As to what vaccine to use for the third shot, Professor Kelly advised the preference is to go for a third dose of the two doses first administered.
"So if you've had two Pfizer, the third one would be Pfizer. No one's had two of Moderna yet," he said. "But if Pfizer was not available or unable to be taken, Moderna would be substituted."
"There is flexibility, but the general principle is mRNA vaccine as the third dose."
Professor Kelly said he will be writing to medical practitioners to clarify this position and give further guidance.
Also announced on Monday, there is a nationally agreed statement to guide fully vaccinated frontline healthcare workers so that they will no longer need to self-isolate if they come into contact with a Covid case, also known as furloughing staff.

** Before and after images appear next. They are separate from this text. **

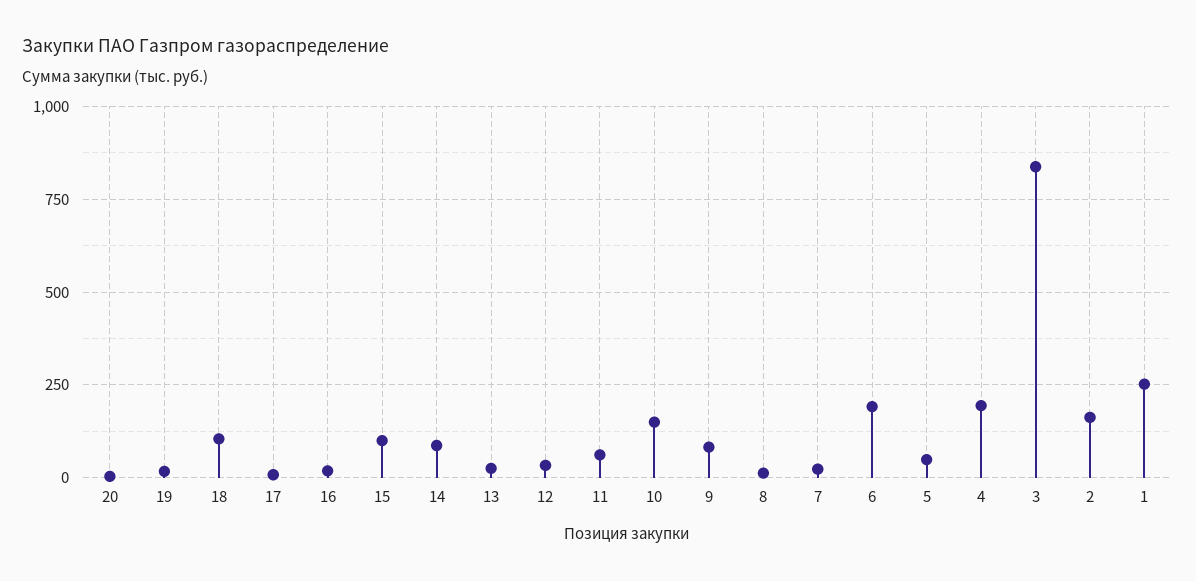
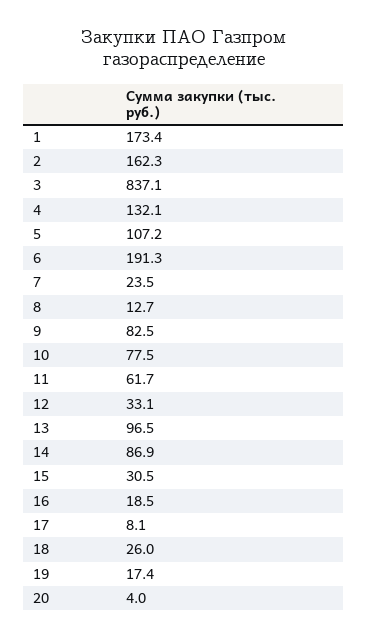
  {
    "20": 4,
    "19": 17.4,
-   "18": 100,
+   "18": 26,
    "17": 8.1,
    "16": 18.5,
-   "15": 100,
+   "15": 30.5,
    "14": 86.9,
-   "13": 25,
+   "13": 96.5,
    "12": 33.1,
    "11": 61.7,
-   "10": 150,
+   "10": 77.5,
    "9": 82.5,
    "8": 12.7,
    "7": 23.5,
    "6": 191.3,
-   "5": 50,
+   "5": 107.2,
-   "4": 200,
+   "4": 132.1,
    "3": 837.1,
    "2": 162.3,
-   "1": 250
+   "1": 173.4
  }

The new rules, or more precisely guidance, will depend on an outbreak's severity and other conditions.
"It would depend on all of the things we have got used to; wearing of masks, the nature of the interaction between someone who's positive and the healthcare worker, their vaccination status," Professor Kelly said.
"There's a matrix there. Ultimately, it will be a decision of the healthcare setting and their local public health unit to decide on the actual nature of that.
"But it does open up that possibility because of the protection that comes from vaccination and because of the need for us to have our healthcare [workers] working during this period, that's all taken into account. So, it's a very good document that's been agreed by all states and territories and it gives guidance very carefully and clearly to the local public health response."